Kórnik - Bnin

Kórnik, w tej chwili wespół z Bninem tworzy bardzo małe i urokliwe miasteczko, o znanych atrakcjach. Arboretum, zamek, Wisława czy Biała Dama to hasła znane i kojarzone z miejscowością. Tym razem jednak skupię się na tym co leży obok miejsc najpopularniejszych.

O jeziorze wspominałem już w artykule nt. ścieżki zdrowia (link), ale teraz przyjrzymy się stronie miejskiej. Kórnik wraz z Bninem leży nad dwoma akwenami, odpowiednio j. Kórnickim oraz j. Bnińskim. Wzdłuż tego pierwszego ciągnie się promenada, a zbiornikiem drugim de facto kończy się cała miejscowość.

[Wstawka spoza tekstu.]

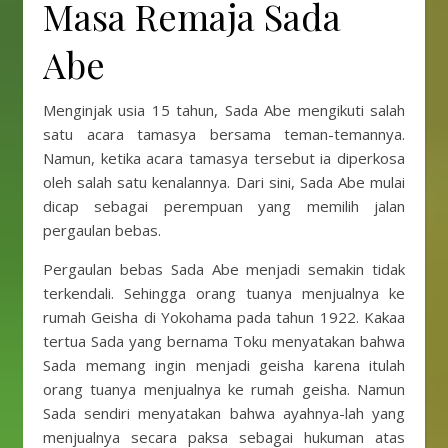
Masa Remaja Sada
Abe
Menginjak usia 15 tahun, Sada Abe mengikuti salah
satu acara tamasya bersama teman-temannya.
Namun, ketika acara tamasya tersebut ia diperkosa
oleh salah satu kenalannya. Dari sini, Sada Abe mulai
dicap sebagai perempuan yang memilih jalan
pergaulan bebas.
Pergaulan bebas Sada Abe menjadi semakin tidak
terkendali. Sehingga orang tuanya menjualnya ke
rumah Geisha di Yokohama pada tahun 1922. Kakaa
tertua Sada yang bernama Toku menyatakan bahwa
Sada memang ingin menjadi geisha karena itulah
orang tuanya menjualnya ke rumah geisha. Namun
Sada sendiri menyatakan bahwa ayahnya-lah yang
menjualnya secara paksa sebagai hukuman atas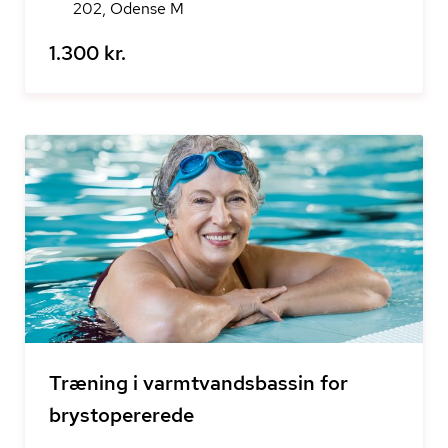
202, Odense M
1.300 kr.
Træning i varmtvandsbassin for
brystopererede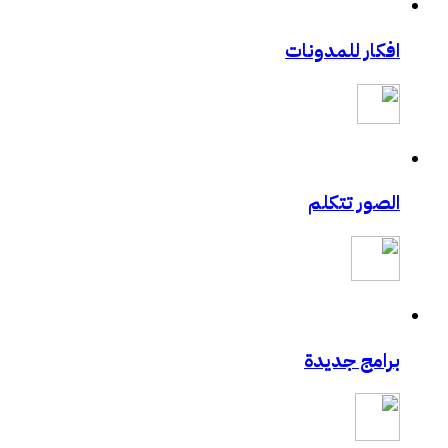
افكار للمدونات
الصور تتكلم
برامج جديدة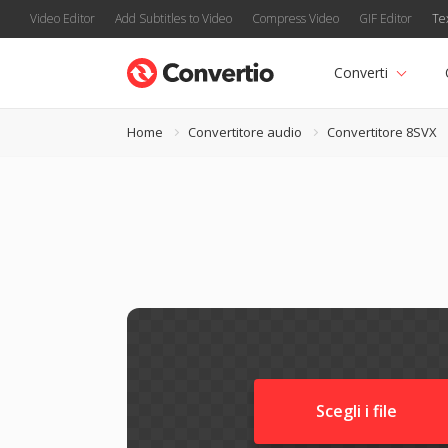
Video Editor
Add Subtitles to Video
Compress Video
GIF Editor
Te
Converti
Home
Convertitore audio
Convertitore 8SVX
Scegli i file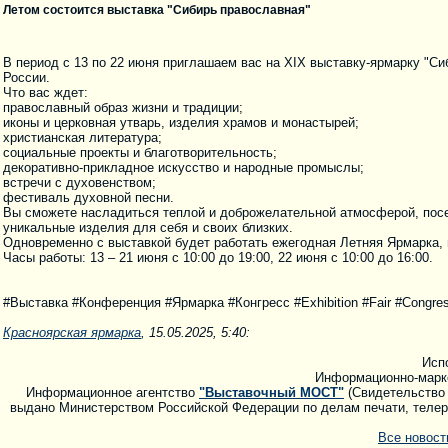
Летом состоится выставка "Сибирь православная"
В период с 13 по 22 июня приглашаем вас на XIX выставку-ярмарку "С
России.
Что вас ждет:
православный образ жизни и традиции;
иконы и церковная утварь, изделия храмов и монастырей;
христианская литература;
социальные проекты и благотворительность;
декоративно-прикладное искусство и народные промыслы;
встречи с духовенством;
фестиваль духовной песни.
Вы сможете насладиться теплой и доброжелательной атмосферой, посе
уникальные изделия для себя и своих близких.
Одновременно с выставкой будет работать ежегодная Летняя Ярмарка, 
Часы работы: 13 – 21 июня с 10:00 до 19:00, 22 июня с 10:00 до 16:00.
#Выставка #Конференция #Ярмарка #Конгресс #Exhibition #Fair #Congres
Красноярская ярмарка
, 15.05.2025, 5:40:
Исп
Информационно-марк
Информационное агентство
"Выставочный МОСТ"
(Свидетельство 
выдано Министерством Российской Федерации по делам печати, телера
Все новос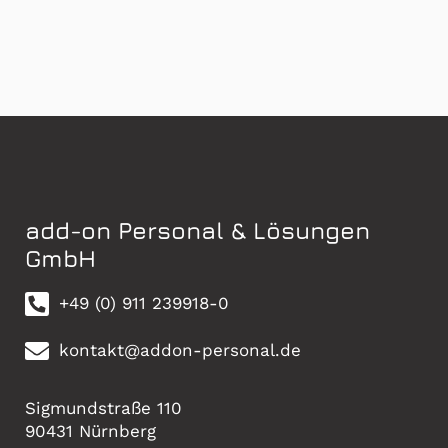
add-on Personal & Lösungen
GmbH
+49 (0) 911 239918-0
kontakt@addon-personal.de
Sigmundstraße 110
90431 Nürnberg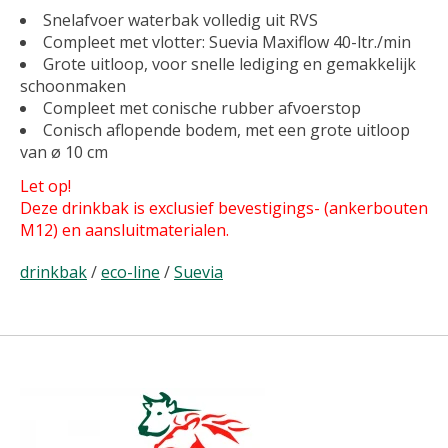
Snelafvoer waterbak volledig uit RVS
Compleet met vlotter: Suevia Maxiflow 40-ltr./min
Grote uitloop, voor snelle lediging en gemakkelijk
schoonmaken
Compleet met conische rubber afvoerstop
Conisch aflopende bodem, met een grote uitloop
van ø 10 cm
Let op!
Deze drinkbak is exclusief bevestigings- (ankerbouten
M12) en aansluitmaterialen.
drinkbak
/
eco-line
/
Suevia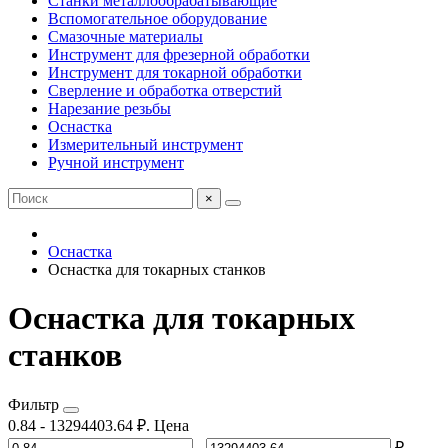
Станки металлообрабатывающие
Вспомогательное оборудование
Смазочные материалы
Инструмент для фрезерной обработки
Инструмент для токарной обработки
Сверление и обработка отверстий
Нарезание резьбы
Оснастка
Измерительный инструмент
Ручной инструмент
×
Оснастка
Оснастка для токарных станков
Оснастка для токарных
станков
Фильтр
0.84
-
13294403.64
₽.
Цена
-
₽.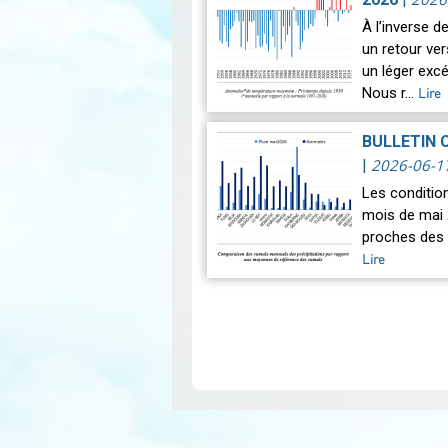
À l’inverse 
un retour ve
un léger exc
Nous r…
Lire
BULLETIN 
2026-06-1
|
Les conditio
mois de mai 
proches des 
Lire
Pagination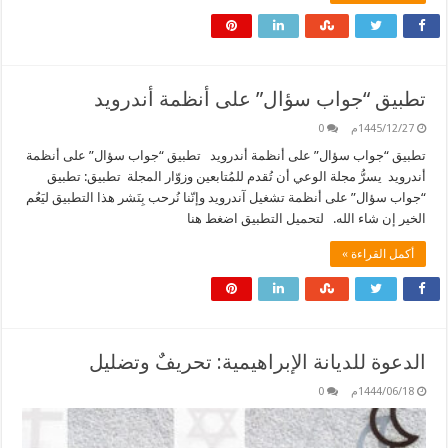
تطبيق “جواب سؤال” على أنظمة أندرويد
1445/12/27م
0
تطبيق “جواب سؤال” على أنظمة أندرويد تطبيق “جواب سؤال” على أنظمة
أندرويد يسرُّ مجلة الوعي أن تُقدم للمُتابعين وزوّار المجلة تطبيق: تطبيق
“جواب سؤال” على أنظمة تشغيل آندرويد وإنّنا نُرحب بِنَشر هذا التطبيق ليَعُم
الخير إن شاء الله. لتحميل التطبيق اضغط هنا
أكمل القراءة »
الدعوة للديانة الإبراهيمية: تحريفٌ وتضليل
1444/06/18م
0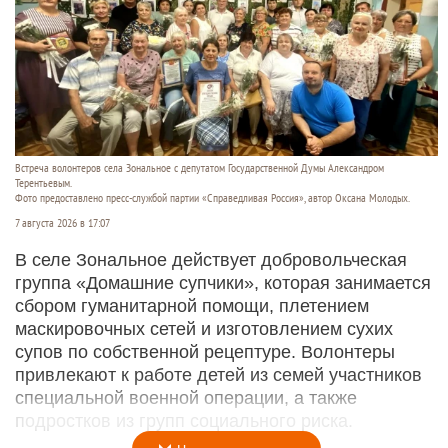
Встреча волонтеров села Зональное с депутатом Государственной Думы Александром
Терентьевым.
Фото предоставлено пресс-службой партии «Справедливая Россия», автор Оксана Молодых.
7 августа 2026 в 17:07
В селе Зональное действует добровольческая
группа «Домашние супчики», которая занимается
сбором гуманитарной помощи, плетением
маскировочных сетей и изготовлением сухих
супов по собственной рецептуре. Волонтеры
привлекают к работе детей из семей участников
специальной военной операции, а также
подростков из групп социального риска.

Osobiście nie jestem fanem betonowania, a wiem że włodarze miejscy planują dalszy proces utwardzania wszystkiego wokół, to jednak promenada ma odrobinę uroku. Oczywiście utwardzony, równy i płaski trakt jest bardziej dostępny dla ludzi z wózkami oraz dla osób o zmniejszonej mobilności. Z drugiej strony mocno obetonowany brzeg jeziora zabiera mu trochę dzikiego uroku. Gdzie są te zielone leśne plaże?

Ale nie o tym przecież. Wróćmy do promenady. Ta zaczyna się blisko północnego brzegu jeziora Kórnickiego, biegnie koło molo przy ulicy Harcerskiej, dalej koło zamku, Prowentu, aż do ulicy Jeziornej w Bninie, która zaprowadzi nas do ratusza. Odcinek promenady wchodzący w jezioro jest wyjątkowy, takiego nie spotyka się na każdym zbiorniku. Park przy Prowencie pozwala odetchnąć, tak samo jak pamiątkowa ławeczka Wisławy Szymborskiej.

Promenada kończy się w Bninie, przed ratuszem, ale nasza podróż właśnia wkracza na wyjątkowo intrygujący teren. Naprzeciwko ratusza znajduje się niezbyt interesująca ulica Cmentarna, kompletnie betonowa, która prowadzi, a jakże, na cmentarz. Uroki tego przybytku zostawiam zwiedzjącym, a nas interesuje boczna droga gruntowa która przed bramą odbija w prawo.

Tym sposobem znajdziemy się na półwyspie Szyja, na jeziorze Bnińskim. Miejsce jest ciekawe przynajmniej z dwóch powodów. Po pierwsze, cypel głęboko wchodzi w jezioro, widoki są naprawdę piękne o każdej porze roku. Po drugie, pagórki jakie tam znajdziemy to pozostałości dawnego grodu obronnego z okolic X wieku. Nie byle co. Moje pierwsze wycieczki rowerowe odbyły się między innymi po tej trasie. Wtedy byłem pod wrażeniem i po kilku latach chętnie wróciłem. Polecam.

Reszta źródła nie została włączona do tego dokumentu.